Considérant que le Conseil constitutionnel, dans sa décision n° 2011-126 QPC du 13 mai 2011, a reconnu la constitutionnalité de l'action du ministre de l'économie fondée sur les dispositions de l'article L. 442-6 du code de commerce ; que le Conseil constitutionnel a rappelé '... il est loisible au législateur de reconnaître à une autorité publique le pouvoir d'introduire, pour la défense d'un intérêt général, une action en justice visant à faire cesser une pratique contractuelle contraire à l'ordre public' ;
Considérant que la réserve d'interprétation émise par le Conseil constitutionnel dans le considérant 9 de sa décision, selon laquelle les parties au contrat doivent être informées de l'introduction de l'action du ministre de l'économie, ne concerne que l'action en nullité des conventions, la restitution des sommes indûment perçues et la réparation des préjudices et non l'action en cessation des pratiques contractuelles, qui n'ayant d'effet que pour l'avenir en interdisant que les clauses jugées contraires à l'article L. 442-6 du code de commerce soient réintroduites dans les contrats futurs, n'a pas d'incidence sur l'exécution des contrats dont les clauses sont contestées ;
Considérant qu'il y a lieu de rappeler au surplus, que par arrêt du 8 juillet 2008 la Chambre commerciale de la Cour de cassation a jugé que l'action du ministre de l'économie, exercée en application des dispositions de l'article L. 442-6 III du code de commerce, n'est pas soumise au consentement ou à la présence des fournisseurs et que la Cour européenne des droits de l'homme (CEDH 17 janvier 2012 Galec c.
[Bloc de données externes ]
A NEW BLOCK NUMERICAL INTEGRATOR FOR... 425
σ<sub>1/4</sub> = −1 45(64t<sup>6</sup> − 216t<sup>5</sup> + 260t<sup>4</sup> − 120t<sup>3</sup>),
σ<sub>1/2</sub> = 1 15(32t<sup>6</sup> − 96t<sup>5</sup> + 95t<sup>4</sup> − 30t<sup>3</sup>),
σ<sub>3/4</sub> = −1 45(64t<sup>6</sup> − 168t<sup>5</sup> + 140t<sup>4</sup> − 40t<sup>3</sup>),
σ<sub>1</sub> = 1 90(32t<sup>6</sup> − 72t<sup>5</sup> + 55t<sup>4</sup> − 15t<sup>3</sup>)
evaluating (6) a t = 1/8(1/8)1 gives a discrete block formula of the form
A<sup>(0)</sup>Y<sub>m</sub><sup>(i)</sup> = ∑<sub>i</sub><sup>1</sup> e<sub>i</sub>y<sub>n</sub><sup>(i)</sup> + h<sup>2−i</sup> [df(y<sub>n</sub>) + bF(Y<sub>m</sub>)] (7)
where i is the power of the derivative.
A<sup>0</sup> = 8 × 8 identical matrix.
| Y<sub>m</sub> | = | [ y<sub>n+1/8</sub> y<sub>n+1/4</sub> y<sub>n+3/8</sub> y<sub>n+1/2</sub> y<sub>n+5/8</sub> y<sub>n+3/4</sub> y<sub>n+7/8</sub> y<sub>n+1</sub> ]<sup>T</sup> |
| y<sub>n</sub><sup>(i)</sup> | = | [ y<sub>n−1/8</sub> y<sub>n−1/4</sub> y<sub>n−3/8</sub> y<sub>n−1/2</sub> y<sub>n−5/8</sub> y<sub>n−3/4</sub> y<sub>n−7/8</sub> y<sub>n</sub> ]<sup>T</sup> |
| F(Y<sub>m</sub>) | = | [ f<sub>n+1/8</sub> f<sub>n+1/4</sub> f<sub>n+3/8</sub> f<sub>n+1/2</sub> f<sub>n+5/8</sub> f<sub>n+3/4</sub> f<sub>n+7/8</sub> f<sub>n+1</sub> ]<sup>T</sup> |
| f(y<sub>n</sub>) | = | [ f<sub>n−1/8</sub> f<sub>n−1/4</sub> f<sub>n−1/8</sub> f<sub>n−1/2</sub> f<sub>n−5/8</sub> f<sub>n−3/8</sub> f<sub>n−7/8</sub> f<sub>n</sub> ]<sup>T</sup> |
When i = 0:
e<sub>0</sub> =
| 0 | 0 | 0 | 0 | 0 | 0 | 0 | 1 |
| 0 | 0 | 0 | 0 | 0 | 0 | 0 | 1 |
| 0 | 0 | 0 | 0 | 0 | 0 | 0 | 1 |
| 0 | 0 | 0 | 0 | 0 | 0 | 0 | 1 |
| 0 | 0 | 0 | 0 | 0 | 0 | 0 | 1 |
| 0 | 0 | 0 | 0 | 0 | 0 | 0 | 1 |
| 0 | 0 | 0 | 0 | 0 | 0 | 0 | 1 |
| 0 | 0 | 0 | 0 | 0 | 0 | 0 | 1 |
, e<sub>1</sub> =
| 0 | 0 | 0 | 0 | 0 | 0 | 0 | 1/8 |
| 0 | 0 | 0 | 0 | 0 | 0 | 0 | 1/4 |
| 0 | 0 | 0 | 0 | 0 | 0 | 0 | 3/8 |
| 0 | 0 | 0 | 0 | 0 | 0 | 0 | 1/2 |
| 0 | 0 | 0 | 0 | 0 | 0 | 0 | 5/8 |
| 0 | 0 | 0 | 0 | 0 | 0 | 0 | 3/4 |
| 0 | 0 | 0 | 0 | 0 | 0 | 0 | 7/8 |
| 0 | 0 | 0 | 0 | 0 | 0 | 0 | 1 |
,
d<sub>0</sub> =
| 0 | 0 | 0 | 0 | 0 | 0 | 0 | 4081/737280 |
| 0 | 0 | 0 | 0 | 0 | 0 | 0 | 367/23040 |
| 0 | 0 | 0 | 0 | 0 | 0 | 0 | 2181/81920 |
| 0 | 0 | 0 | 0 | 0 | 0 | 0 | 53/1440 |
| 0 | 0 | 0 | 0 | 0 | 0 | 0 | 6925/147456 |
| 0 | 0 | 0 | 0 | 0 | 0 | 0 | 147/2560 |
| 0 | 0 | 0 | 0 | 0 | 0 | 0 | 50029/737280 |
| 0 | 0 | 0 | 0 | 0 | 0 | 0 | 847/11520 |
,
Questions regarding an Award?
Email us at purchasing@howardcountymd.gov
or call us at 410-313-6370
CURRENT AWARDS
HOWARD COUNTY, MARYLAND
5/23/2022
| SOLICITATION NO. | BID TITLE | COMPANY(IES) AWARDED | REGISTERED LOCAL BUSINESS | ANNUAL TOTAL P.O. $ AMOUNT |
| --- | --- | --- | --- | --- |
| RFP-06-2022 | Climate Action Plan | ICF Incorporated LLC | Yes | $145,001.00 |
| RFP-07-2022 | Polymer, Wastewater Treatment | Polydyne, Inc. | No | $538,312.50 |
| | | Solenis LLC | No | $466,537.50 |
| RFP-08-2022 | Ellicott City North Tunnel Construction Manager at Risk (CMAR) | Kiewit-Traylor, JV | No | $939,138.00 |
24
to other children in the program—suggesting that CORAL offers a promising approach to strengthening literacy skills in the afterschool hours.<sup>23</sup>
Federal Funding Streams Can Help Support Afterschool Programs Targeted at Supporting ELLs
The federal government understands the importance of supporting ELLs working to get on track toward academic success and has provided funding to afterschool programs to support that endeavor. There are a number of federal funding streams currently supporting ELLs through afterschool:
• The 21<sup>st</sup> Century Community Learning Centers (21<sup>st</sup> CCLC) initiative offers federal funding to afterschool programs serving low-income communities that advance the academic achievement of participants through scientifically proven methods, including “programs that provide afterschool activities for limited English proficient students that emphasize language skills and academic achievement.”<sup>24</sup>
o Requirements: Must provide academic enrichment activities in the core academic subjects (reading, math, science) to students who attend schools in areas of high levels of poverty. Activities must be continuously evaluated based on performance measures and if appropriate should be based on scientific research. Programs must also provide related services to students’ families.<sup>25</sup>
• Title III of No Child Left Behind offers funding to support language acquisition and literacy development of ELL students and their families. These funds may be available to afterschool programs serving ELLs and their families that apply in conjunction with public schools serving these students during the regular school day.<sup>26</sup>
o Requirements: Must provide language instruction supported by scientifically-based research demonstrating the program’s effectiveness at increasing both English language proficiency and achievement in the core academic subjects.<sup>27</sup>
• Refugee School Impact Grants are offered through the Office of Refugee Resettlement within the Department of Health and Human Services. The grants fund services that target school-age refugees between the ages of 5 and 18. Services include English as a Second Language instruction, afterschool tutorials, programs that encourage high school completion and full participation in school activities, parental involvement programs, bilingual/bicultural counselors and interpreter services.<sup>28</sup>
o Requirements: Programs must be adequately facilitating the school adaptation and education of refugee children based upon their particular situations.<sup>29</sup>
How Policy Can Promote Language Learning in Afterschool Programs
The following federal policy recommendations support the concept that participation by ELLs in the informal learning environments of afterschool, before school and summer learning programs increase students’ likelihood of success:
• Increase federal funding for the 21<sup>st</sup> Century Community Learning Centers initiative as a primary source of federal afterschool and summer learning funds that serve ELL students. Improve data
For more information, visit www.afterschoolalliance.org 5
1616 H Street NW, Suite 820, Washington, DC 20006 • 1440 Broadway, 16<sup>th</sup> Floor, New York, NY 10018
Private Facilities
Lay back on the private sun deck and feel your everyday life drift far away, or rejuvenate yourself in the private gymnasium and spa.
France requête n° 51255/08) a reconnu la conformité à l'article 6§ 1 de la CSDH de l'action exercée par le ministre, sur le fondement de l'article L. 442-6 III du code de commerce ; que le jugement doit être confirmé en ce qu'il a retenu que l'action du ministre de l'économie est conforme à la Constitution ;
Sur la conformité de l'article L. 442-6 au droit conventionnel européen :
Considérant que les intimées soutiennent que les dispositions de l'article L. 442-6 du code de commerce sur lesquelles se fonde le ministre de l'économie sont contraires à l'article 7 de la Convention de sauvegarde des droits de l'homme et des libertés fondamentales (CSDH) ; que, par son caractère laconique et l'imprécision des notions utilisées, ce texte n'apporte pas la clarté nécessaire à la définition des éléments constitutifs du comportement qu'il entend sanctionner ;
Considérant que les intimées font valoir, d'une part, que l'action engagée par le ministre de l'économie, sur le fondement de l'article L. 442-6 du code de commerce, qui lui permet de solliciter une condamnation à une amende civile pouvant aller jusqu'à 2 millions d'euros, constitue 'une accusation de nature pénale' au sens de l'article 6§1 de la CSDH et relève de la matière pénale au sens de la CSDH ; que ce caractère pénal des dispositions de l'article L. 442-6 III du code de commerce a été consacré par le Conseil constitutionnel dans sa décision n° 2010-85 QPC du 13 janvier 2011, qui qualifie ce texte d' 'infraction' ainsi que d' 'incrimination' ;
Considérant que les intimées exposent, d'autre part, que l'article L. 442-6 précité ne satisfait pas aux exigences du principe de légalité des délits et des peines au sens de la CSDH ; que la jurisprudence européenne impose deux critères pour garantir le principe de légalité, la prévisibilité des comportements et omissions réprimés et l'accessibilité du droit pour le justiciable ;
Considérant que les intimées soutiennent que les notions de 'déséquilibre significatif dans les droits et obligations des parties' et de 'tentative de soumettre' sont trop floues et ne permettent pas aux justiciables de savoir par avance quels comportements entrent dans le champ de l'incrimination de l'article L. 442 - 6 I 2° du code de commerce ; que la notion de 'déséquilibre significatif' est vague et permet de nombreuses interprétations, ces imprécisions ayant pour conséquence de donner au juge un large pouvoir, ce qui ne satisfait pas les exigences du principe de légalité qui a pour but de protéger le justiciable contre les poursuites arbitraires ; qu'une telle expression ne permet pas aux justiciables de distinguer par avance ce qui est de ce qui n'est pas conforme à la loi ; que l'interprétation de cette notion par référence au droit de la consommation ne satisfait pas les exigences du principe de légalité au sens de la CSDH ;
Considérant que les intimées soutiennent que le terme 'soumettre' est imprécis et laisse aux autorités de poursuite et au juge un pouvoir extrêmement large de qualification ; que la suppression du texte de la condition préalable de dépendance économique obscurcit le sens de l'infraction et l'usage du mot 'soumettre' peut prêter à confusion ;
Considérant que l' article 7 de la CSDH, ' Pas de peine sans loi' dispose :
'Nul ne peut être condamné pour une action ou une omission qui, au moment où elle a été commise, ne constituait pas une infraction d'après le droit national ou international. De même il n'est infligé aucune peine plus forte que celle qui était applicable au moment où l'infraction a été commise.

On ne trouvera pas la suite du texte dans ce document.